* Shares reach highest level since July 2011
* Analysts eye similar structure at Credit Agricole
* Asset management acquisitions possible
By Christian Plumb
PARIS, Feb 18 (Reuters) - Shares in Natixis rose as much as 24 percent on Monday, a day after the French investment bank said it would simplify its finances by selling its stake in the network of cooperative lenders which controls it, paving the way for higher dividends.
The bank, rescued in the financial crisis in 2009 through a government-backed merger of its retail cooperative parents, has since been undergoing a gradual restructuring aimed at selling off risky assets.
The sale of the 20 percent stake in the regional savings banks controlled by the BPCE group will trigger a 2 billion-euro ($2.7 billion) special dividend later this year. It should also boost Natixis’s regulatory capital under Basel III solvency rules, analysts said.
“The transaction makes financial sense via improvement in efficiency and profitability and simplification of group structure while returning significant capital to shareholders,” Citi analysts said.
Natixis’s share price was up 24 percent at 3.52 euros by 1050 GMT, the highest level since July 2011, with volumes triple the 90-day average.
Some analysts said the sale could also put pressure on larger rival Credit Agricole, which has a similar 25 percent stake in its own allied group of savings banks, to do something similar.
“It is safe to say it’s a direct challenge to Credit Agricole,” said Yannick Naud, a portfolio manager at Glendevon King Asset Management in London.
But some others poured cold water on such talk, citing key differences between the two groups’ structures and the fact that the regional banks that Credit Agricole owns a stake in are more profitable than the BPCE banks.
“If Credit Agricole did something similar their earnings would fall 17 percent,” said Exane analyst Guillaume Tiberghien.
Natixis will unload the stake by selling 12 billion euros in investment certificates through which it owned a fifth of Banques Populaires and Caisses d‘Epargne.
The certificates will then be cancelled. BPCE will remain a 72 percent stakeholder in Natixis.
BPCE and Natixis plan to unveil a new three-year strategic business plan in the second half of the year, Natixis executives said.

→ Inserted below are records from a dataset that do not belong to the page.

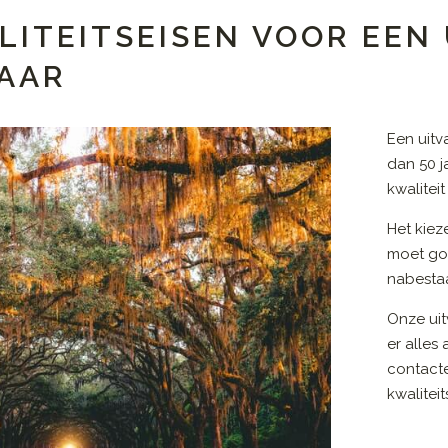
LITEITSEISEN VOOR EE
LAAR
Een uit
dan 50 j
kwalitei
Het kiez
moet go
nabestaa
Onze uit
er alles
contact
kwalitei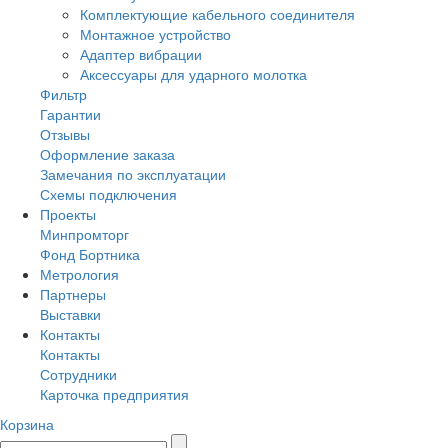
Комплектующие кабельного соединителя
Монтажное устройство
Адаптер вибрации
Аксессуары для ударного молотка
Фильтр
Гарантии
Отзывы
Оформление заказа
Замечания по эксплуатации
Схемы подключения
Проекты
Минпромторг
Фонд Бортника
Метрология
Партнеры
Выставки
Контакты
Контакты
Сотрудники
Карточка предприятия
Корзина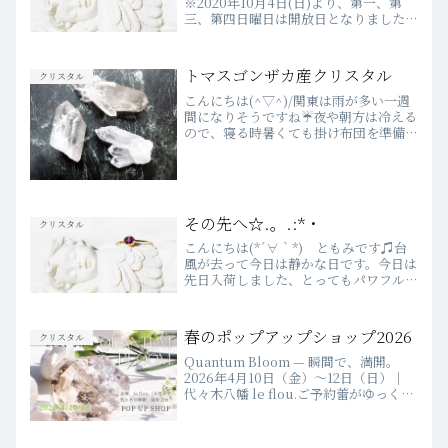
※2020年10月4日(日)より、第一、第
三、第四日曜日は開放日となりました。
WEBでのご予約は、前日の23時まで受
付しています♡詳細は、こちらをご確認
ください♪💗2020年４月より
トマスゴンザカ産クリスタル
クリスタル
WEBSHOPがOPEN...
こんにちは(^▽^)/関東は雨が多い一週
間になりそうですね☔夜や朝方は冷える
ので、寝る時暑くても掛け布団を準備し
て寝ないといけないなあ～と痛感した朝
です🌞さて、最近、すばらしい品質で、
産出されているトマスゴンザカ産クリス
タル✨トマスのクリス...
その先へ☆.。.:*・
クリスタル
こんにちは(*´∀｀*) ともみです♫台
風が去って今日は静かな日です。今日は
先日入荷しました、とってもパワフルな
クリスタル達をご紹介しまぁす(*
´◡`*)♫正20面体（スモーキークオー
ツ）￥15,800ヒマラヤ水晶（ルチル）
春のポップアップショップ2026
クリスタル
￥17,800ヒ...
Quantum Bloom — 瞬間で、満開。
2026年4月10日（金）〜12日（日）｜
代々木八幡 le flou.ご予約蕾がゆっくり
開くのを待つのではなく、ある瞬間、景
色が変わるように。クリスタルとともに
過ごす3日間。選んで、座って、お...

Natixis also reported a 40 percent drop in fourth-quarter net income to 181 million euros - hit by accounting adjustments on the value of its own debt - and said it would pay out a regular dividend of 10 euro cents a share.
Longer term, the sale of the BPCE certificates will also clear the way for Natixis to regularly pay out dividends of around 50 percent of earnings starting with those from 2013.
Natixis’s chairman Francois Perol said in a conference call on Sunday that the restructuring could eventually clear the way for acquisitions by its asset management arm, which has 591 billion euros of assets under management as of year-end.